(EXTRACTO DE PÁGINA)
++++++++

El emprendedor que nos privó de sus memorias

Publicado el 05 agosto 2026 por Manuelsegura @manuelsegura

Segismundo Amorós Laguía, Segis para todos, nació en la localidad alicantina de La Algueña en julio de 1946, pero se desarrolló profesionalmente como empresario del ocio nocturno en la ciudad de Murcia. En aquella época irrepetible y setentera gastaba barba a lo Jim Morrison, como consta en alguna foto hallada buceando en las redes sociales.

++++++++

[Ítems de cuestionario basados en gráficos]
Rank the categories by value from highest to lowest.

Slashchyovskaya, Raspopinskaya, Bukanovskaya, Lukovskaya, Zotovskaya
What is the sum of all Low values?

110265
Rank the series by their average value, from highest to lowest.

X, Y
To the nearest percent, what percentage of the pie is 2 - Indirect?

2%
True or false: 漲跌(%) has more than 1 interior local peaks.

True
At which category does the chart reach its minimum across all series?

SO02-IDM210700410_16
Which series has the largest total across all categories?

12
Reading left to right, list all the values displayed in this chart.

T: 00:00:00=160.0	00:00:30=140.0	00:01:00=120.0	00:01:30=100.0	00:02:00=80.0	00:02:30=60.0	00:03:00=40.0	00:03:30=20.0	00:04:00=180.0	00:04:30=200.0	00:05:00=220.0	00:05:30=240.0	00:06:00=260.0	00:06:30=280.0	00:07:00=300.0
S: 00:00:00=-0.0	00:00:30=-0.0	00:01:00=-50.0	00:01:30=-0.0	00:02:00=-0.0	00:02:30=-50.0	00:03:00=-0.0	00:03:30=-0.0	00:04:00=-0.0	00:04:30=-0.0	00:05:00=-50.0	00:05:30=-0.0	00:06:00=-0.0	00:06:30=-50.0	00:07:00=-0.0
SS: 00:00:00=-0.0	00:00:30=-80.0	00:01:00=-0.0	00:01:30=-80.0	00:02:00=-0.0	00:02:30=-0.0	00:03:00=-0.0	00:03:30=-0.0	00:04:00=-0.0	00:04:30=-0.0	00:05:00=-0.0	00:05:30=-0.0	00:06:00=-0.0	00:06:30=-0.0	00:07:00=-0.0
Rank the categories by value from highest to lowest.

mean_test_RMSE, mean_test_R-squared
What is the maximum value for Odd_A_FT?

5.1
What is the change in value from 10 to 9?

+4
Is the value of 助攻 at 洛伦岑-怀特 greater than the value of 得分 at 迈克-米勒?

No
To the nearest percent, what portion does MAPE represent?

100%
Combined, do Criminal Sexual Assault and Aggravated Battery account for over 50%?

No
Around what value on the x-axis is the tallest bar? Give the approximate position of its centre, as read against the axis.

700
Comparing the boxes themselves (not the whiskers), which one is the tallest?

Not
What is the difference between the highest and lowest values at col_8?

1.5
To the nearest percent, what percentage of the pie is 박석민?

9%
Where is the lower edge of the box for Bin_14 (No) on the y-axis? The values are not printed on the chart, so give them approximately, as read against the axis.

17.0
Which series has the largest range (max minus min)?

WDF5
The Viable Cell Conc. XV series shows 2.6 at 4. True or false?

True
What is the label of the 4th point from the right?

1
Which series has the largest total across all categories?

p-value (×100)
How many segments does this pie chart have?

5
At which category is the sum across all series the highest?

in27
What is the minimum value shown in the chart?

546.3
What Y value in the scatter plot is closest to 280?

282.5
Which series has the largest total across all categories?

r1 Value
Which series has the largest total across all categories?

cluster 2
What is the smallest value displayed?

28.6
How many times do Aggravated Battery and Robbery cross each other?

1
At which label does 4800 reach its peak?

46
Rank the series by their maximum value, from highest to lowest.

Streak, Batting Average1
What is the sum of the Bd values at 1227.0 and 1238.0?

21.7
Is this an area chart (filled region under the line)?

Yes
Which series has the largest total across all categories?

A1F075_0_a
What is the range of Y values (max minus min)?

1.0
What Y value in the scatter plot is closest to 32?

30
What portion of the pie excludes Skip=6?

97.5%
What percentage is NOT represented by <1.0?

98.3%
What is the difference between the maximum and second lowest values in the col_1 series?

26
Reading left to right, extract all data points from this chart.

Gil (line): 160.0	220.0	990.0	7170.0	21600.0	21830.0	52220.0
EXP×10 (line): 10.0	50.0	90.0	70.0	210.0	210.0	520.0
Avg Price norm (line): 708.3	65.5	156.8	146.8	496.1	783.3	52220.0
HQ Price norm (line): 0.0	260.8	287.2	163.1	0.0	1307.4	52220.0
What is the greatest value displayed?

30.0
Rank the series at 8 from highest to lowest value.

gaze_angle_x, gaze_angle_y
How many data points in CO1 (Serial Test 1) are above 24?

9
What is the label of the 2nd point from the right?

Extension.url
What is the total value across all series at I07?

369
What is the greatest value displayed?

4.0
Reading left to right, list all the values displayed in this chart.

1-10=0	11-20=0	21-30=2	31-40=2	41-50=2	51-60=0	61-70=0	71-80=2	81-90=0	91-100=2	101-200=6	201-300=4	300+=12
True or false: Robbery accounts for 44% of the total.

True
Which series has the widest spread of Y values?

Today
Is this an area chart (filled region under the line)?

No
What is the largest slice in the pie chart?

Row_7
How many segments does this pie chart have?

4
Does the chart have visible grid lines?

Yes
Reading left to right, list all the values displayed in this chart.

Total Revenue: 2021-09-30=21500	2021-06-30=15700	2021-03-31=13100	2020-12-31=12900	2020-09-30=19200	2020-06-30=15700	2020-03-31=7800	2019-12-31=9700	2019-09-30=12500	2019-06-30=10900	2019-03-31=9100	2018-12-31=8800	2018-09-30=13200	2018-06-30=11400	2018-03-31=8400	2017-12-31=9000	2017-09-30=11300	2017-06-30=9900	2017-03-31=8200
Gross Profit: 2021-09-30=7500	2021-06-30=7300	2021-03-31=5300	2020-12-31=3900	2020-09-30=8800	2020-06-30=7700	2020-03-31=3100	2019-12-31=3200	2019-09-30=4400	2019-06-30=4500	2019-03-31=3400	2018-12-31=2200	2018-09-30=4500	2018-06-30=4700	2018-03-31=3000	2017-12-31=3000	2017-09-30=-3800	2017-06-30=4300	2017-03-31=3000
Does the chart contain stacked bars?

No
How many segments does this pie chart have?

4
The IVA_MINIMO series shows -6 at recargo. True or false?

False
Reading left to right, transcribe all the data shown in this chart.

++++++++

(TAREA 1)
Enumera todos los nombres propios de persona y de lugar que aparecen en el párrafo del texto sobre Segismundo Amorós que empieza con "Segismundo Amorós Laguía, Segis para todos".
(TAREA 2)
Escribe la continuación del texto sobre Segismundo Amorós a partir de la frase que termina en "buceando en las redes sociales".

(TU RESPUESTA 1)
Segismundo Amorós Laguía, Segis, La Algueña, Murcia, Jim Morrison

(TU RESPUESTA 2)
La discoteca Barbus, en el cruce de El Palmar, fue su primer envite, que sorteó con éxito notable, haciendo desfilar por su escenario a relevantes artistas del momento como Georgie Dann -que fue el que la inauguró en mayo de 1975-, Sara Montiel, Rocío Jurado, Julio Iglesias, Miguel Ríos, Camilo Sesto, Lorenzo Santamaría, José Luis Perales, Karina, Demis Roussos, Los Panchos, Módulos, Albano, Isabel Pantoja… En 1978, tres años después de su inauguración, Barbus fue pasto de las llamas, ardiendo en un pavoroso y nebuloso incendio que tuvo hasta tres focos en su origen.

Tras aquel lamentable suceso, Segis acometió la dirección de otra discoteca murciana, ubicada en el polígono Infante Juan Manuel, cosechando los mismos éxitos que en la etapa anterior: Mundo se denominaba, un amplio local en el que nos dábamos cita, en sesiones de sábado o domingo, muchos de los jóvenes de la entonces vertiginosa década de los ochenta.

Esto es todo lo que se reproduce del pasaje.